BP bets on offshore in Gulf of Mexico

USA

HOUSTON, June 27, 2017 – While others bet on shale, BP seeks to capitalise on its existing infrastructure and on low service fees to expand its exploration and development in the Gulf of Mexico, international media reported on Tuesday.

On May 1, the company announced that it had discovered an additional 1 billion boe at its four Gulf of Mexico developments.

A series of innovations, broadly comparable to those that have slashed the costs of shale producers, are helping the company target profit in this high-cost environment during a period of low oil prices, Reuters reported.

Those include “tieback” extensions to tap more remote parts of fields where in the past reserves would have been left in place, the report added.

 

While others including Anadarko have recently claimed that it would be hard to eke out a profit in the Gulf with oil prices at less than USD 60 per barrel, BP insists that such tweaks will make its next development, the Mad Dog 2 project, profitable even at USD 40 per barrel. They have already helped bring down the cost of the expansion of Mad Dog, one of the four Gulf platforms it operates, from USD 20 billion to USD 9 billion.

“Our strategy is to take this investment that we spent so much money building, and keep it full,” Richard Morrison, regional president of BP for the Gulf of Mexico, told Reuters.

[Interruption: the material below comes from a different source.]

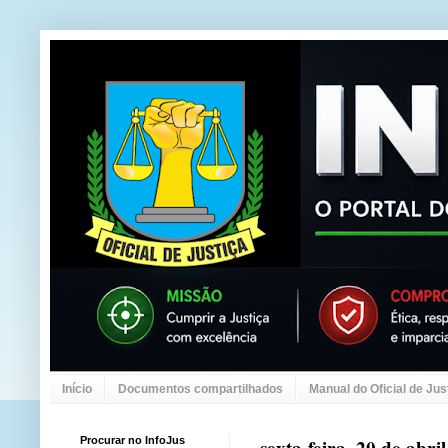
Início
Documentos compartilhados
Manual do Oficial de Jus
Procurar no InfoJus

“It seems like every ten years there’s another [big discovery in the Gulf],” he added.

While BP continues to pay about USD 61 billion of costs and damages for the 2010 Deepwater Horizon spill in the Gulf of Mexico, the industry’s worst such accident to date, it also claims it has significantly upgraded its safety standards, including by hiring some 800 safety and operational risk staff and standardising drilling practices.

Industry insiders say the firm can also capitalise on low prices in the oil services market, where businesses have struggled to stay afloat in the wake of the slump in oil prices.

“If you’re going to be building an offshore Gulf of Mexico platform, now is the time to be doing it,” Norm MacDonald, portfolio manager for Invesco’s energy fund, a BP investor, told Reuters.